Having killed all the feeling.
In losing the last thing I cared about,
It’s set me free.
Given me a rage at everything,
A calm, peaceful rage.
The intellect to see,
The rage to hate.
My body scarred and broken.
Broken glass, knives and burns.
Oh how I never knew,
How the pain tastes so sweet,
Blood dripping down my side,
A beauty in watching my life-blood fall and flow away.
In the pain, my wrath against my body and mind.

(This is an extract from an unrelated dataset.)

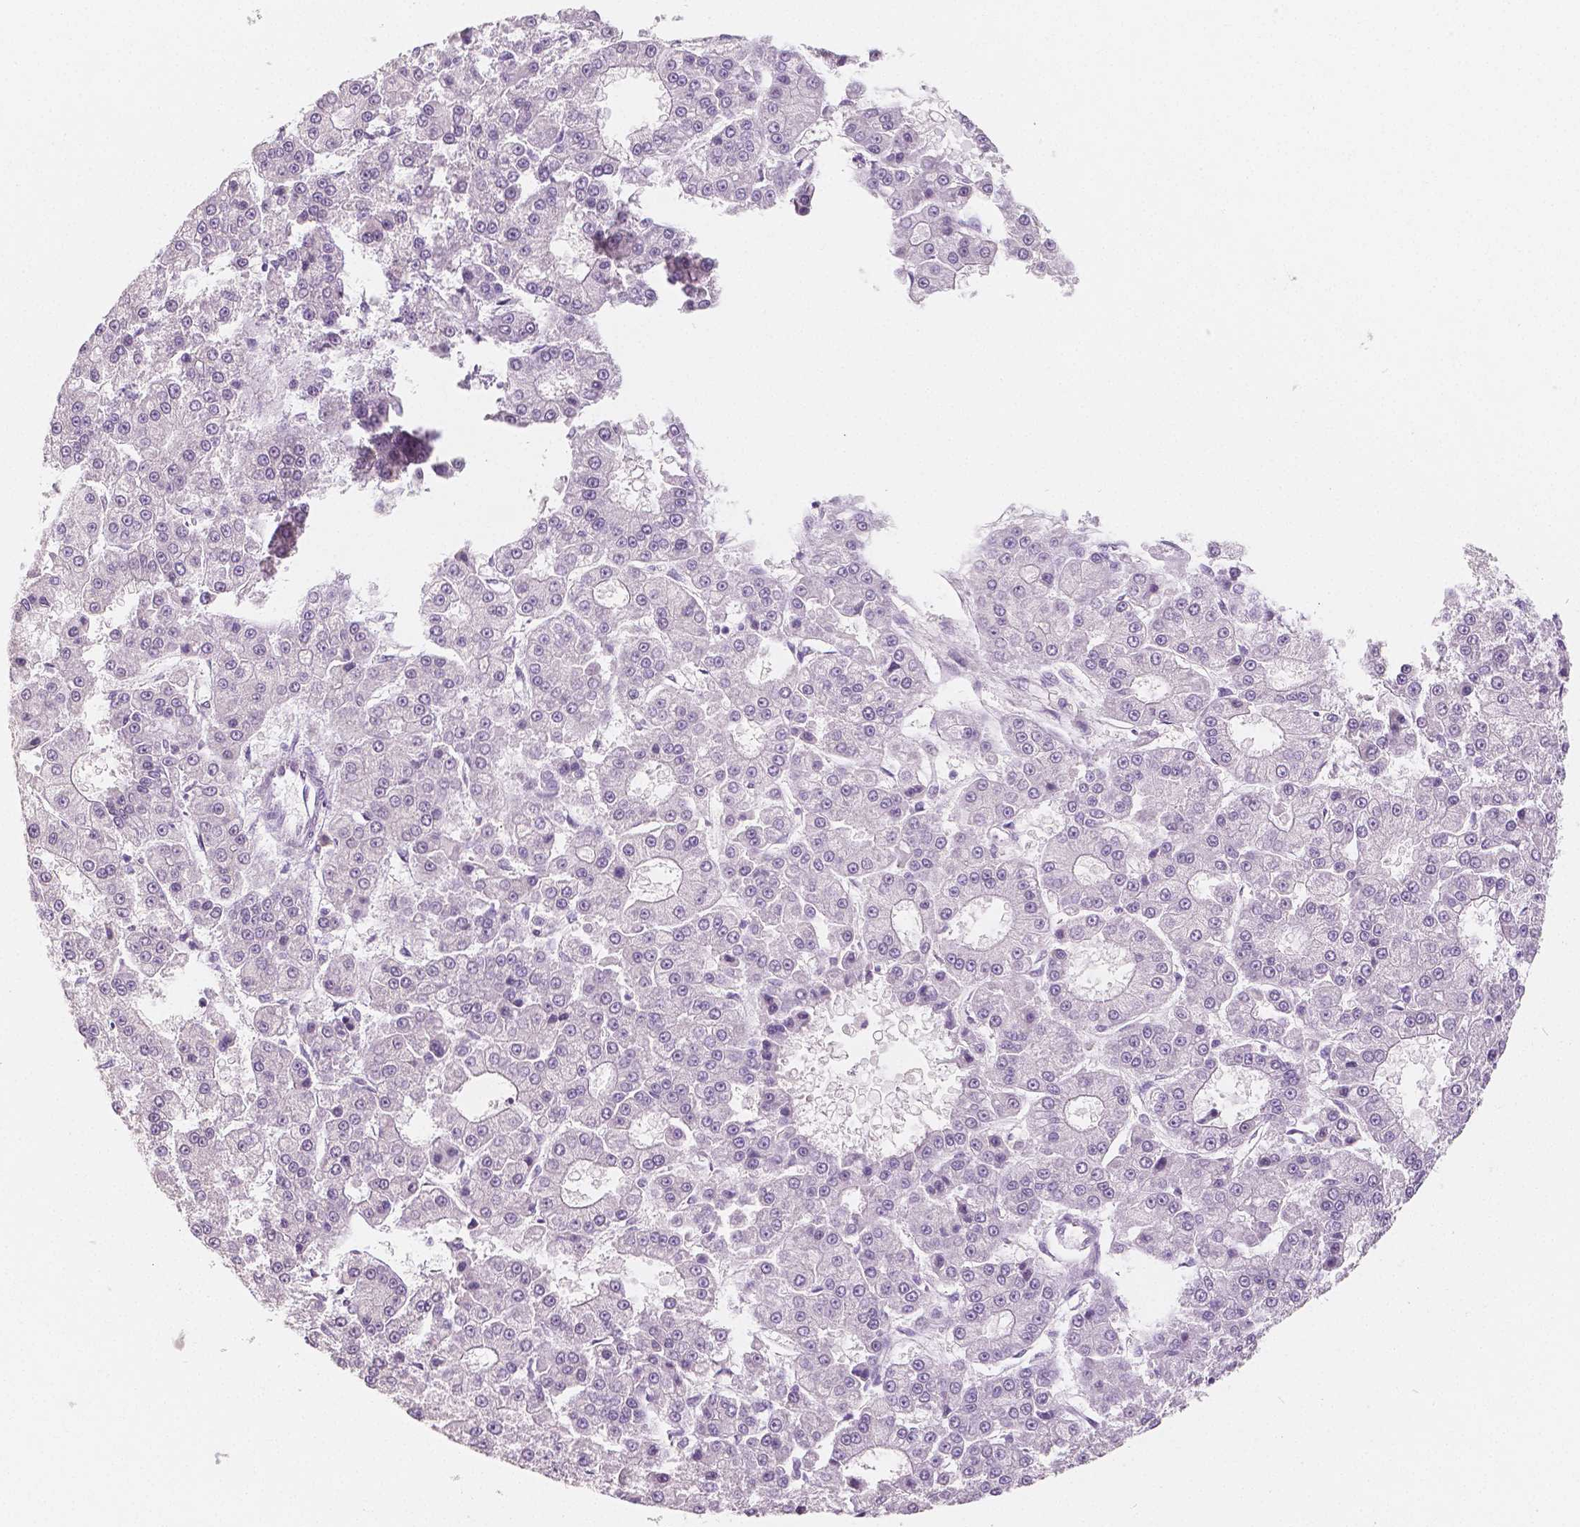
{"staining": {"intensity": "negative", "quantity": "none", "location": "none"}, "tissue": "liver cancer", "cell_type": "Tumor cells", "image_type": "cancer", "snomed": [{"axis": "morphology", "description": "Carcinoma, Hepatocellular, NOS"}, {"axis": "topography", "description": "Liver"}], "caption": "This is an immunohistochemistry (IHC) histopathology image of liver hepatocellular carcinoma. There is no positivity in tumor cells.", "gene": "KDM5B", "patient": {"sex": "male", "age": 70}}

Determination to see pain consume me,
As it already has.
To rip and tear at my skin,
Now so resistant to the cuts.
A week of pain shall be my final remedy.
Had the toughest days of my life yesterday and the day before. Spent 28 hours of the two days cutting. Attempted suicide yesterday but unfortunately didn’t take more than a normal dose. Maybe another time. At least my note shows an apology from who I was, and not who I am now. That’s how I want people to remember me, the person they knew, not the person I have become, when I have killed all care and feeling and kindness in my body.
I lost my best friend, my family better than family all because of my own fault and me trying to get “better”. Now it’s clear. What I have to do. I can kill all remaining feelings, empathy will be the toughest as it had meant so much. But when I get there, there’ll be no stopping me being free.